▶ [PASSAGE]
※ ※ ※

Exhibit 99.5
Consent of MTS Securities, LLC
September 23, 2020
Board of Directors
Proteostasis Therapeutics, Inc.
80 Guest Street
Suite 500
Boston, Massachusetts 02135
Members of the Board of Directors:
We hereby consent to the inclusion of our opinion letter, dated August 20, 2020, to the Board of Directors of Proteostasis Therapeutics, Inc. (“Proteostasis”) as Annex D to, and reference to such opinion letter under the headings “The Merger—Opinion of Proteostasis’ Financial Advisors,” “The Merger—Background of the Merger,” “Proteostasis Reasons for the Merger,” “Opinion of Proteostasis’ Financial Advisor” and “Financial Projections Used in Connection with the MTS Opinion” in, the joint proxy statement / prospectus relating to the proposed merger involving Proteostasis, Yumanity Holdings, LLC, Yumanity Therapeutics, Inc. and Pangolin Merger Sub, Inc., which joint proxy statement/prospectus forms a part of the Registration Statement on Form S-4 of Proteostasis (the “Registration Statement”). By giving such consent, we do not thereby admit that we are experts with respect to any part of such Registration Statement within the meaning of the term “expert” as used in, or that we come within the category of persons whose consent is required under, the Securities Act of 1933, as amended, or the rules and regulations of the Securities and Exchange Commission promulgated thereunder.

※ ※ ※

▶ [RECORDS]

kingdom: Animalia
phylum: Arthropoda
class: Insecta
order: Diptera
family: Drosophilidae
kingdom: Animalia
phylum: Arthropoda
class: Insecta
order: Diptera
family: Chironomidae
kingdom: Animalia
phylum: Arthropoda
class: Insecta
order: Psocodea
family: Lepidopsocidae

※ ※ ※

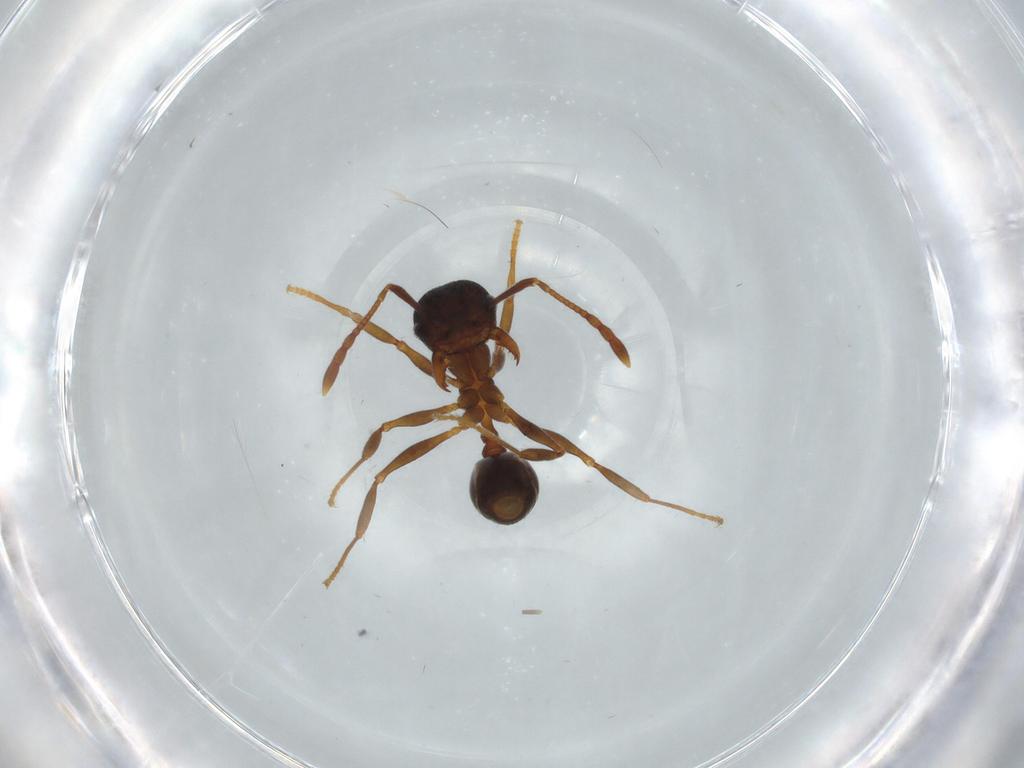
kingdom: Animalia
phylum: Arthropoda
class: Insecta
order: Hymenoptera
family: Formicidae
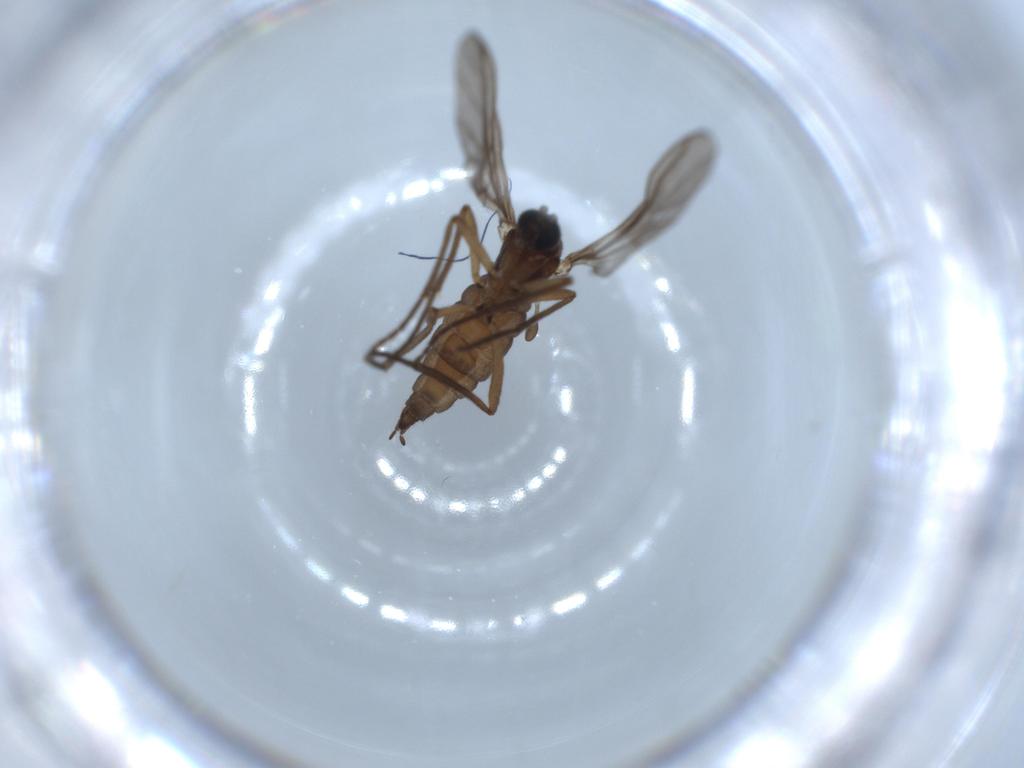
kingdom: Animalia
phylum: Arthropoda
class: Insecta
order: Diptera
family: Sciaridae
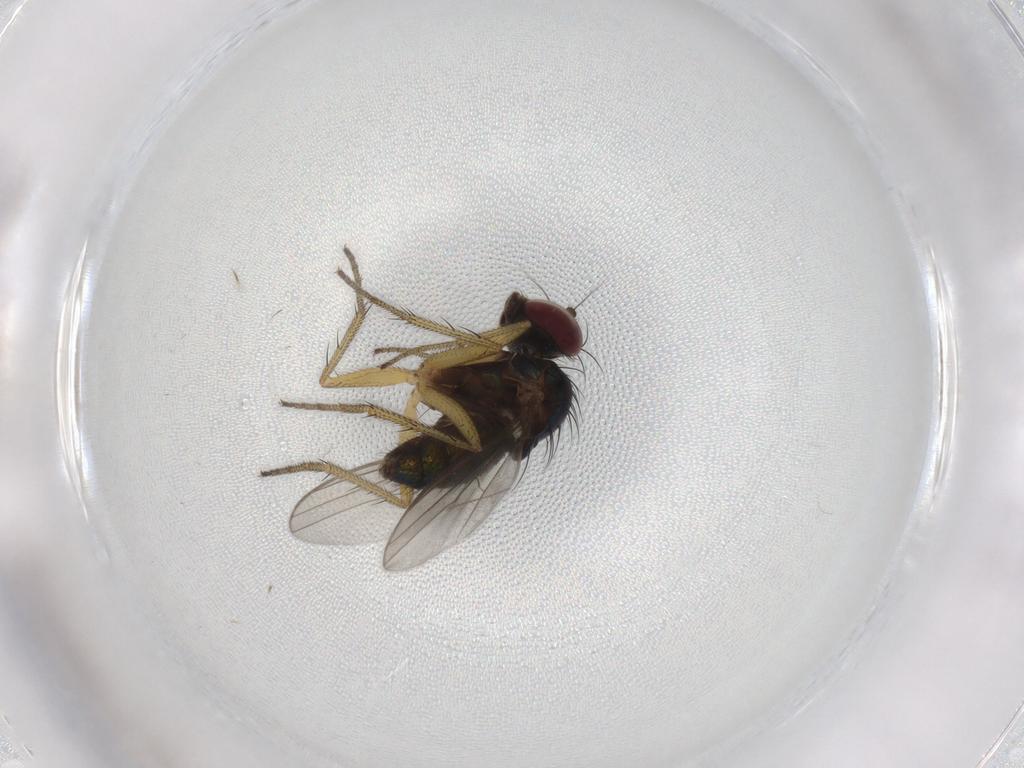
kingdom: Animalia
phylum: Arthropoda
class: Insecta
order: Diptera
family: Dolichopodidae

※ ※ ※

▶ [GOAL OF THE EXERCISE] Reproduce the MTS Securities consent letter in full, word for word, from "Exhibit 99.5" to its last line.

▶ [YOUR SOLUTION]
Exhibit 99.5
Consent of MTS Securities, LLC
September 23, 2020
Board of Directors
Proteostasis Therapeutics, Inc.
80 Guest Street
Suite 500
Boston, Massachusetts 02135
Members of the Board of Directors:
We hereby consent to the inclusion of our opinion letter, dated August 20, 2020, to the Board of Directors of Proteostasis Therapeutics, Inc. (“Proteostasis”) as Annex D to, and reference to such opinion letter under the headings “The Merger—Opinion of Proteostasis’ Financial Advisors,” “The Merger—Background of the Merger,” “Proteostasis Reasons for the Merger,” “Opinion of Proteostasis’ Financial Advisor” and “Financial Projections Used in Connection with the MTS Opinion” in, the joint proxy statement / prospectus relating to the proposed merger involving Proteostasis, Yumanity Holdings, LLC, Yumanity Therapeutics, Inc. and Pangolin Merger Sub, Inc., which joint proxy statement/prospectus forms a part of the Registration Statement on Form S-4 of Proteostasis (the “Registration Statement”). By giving such consent, we do not thereby admit that we are experts with respect to any part of such Registration Statement within the meaning of the term “expert” as used in, or that we come within the category of persons whose consent is required under, the Securities Act of 1933, as amended, or the rules and regulations of the Securities and Exchange Commission promulgated thereunder.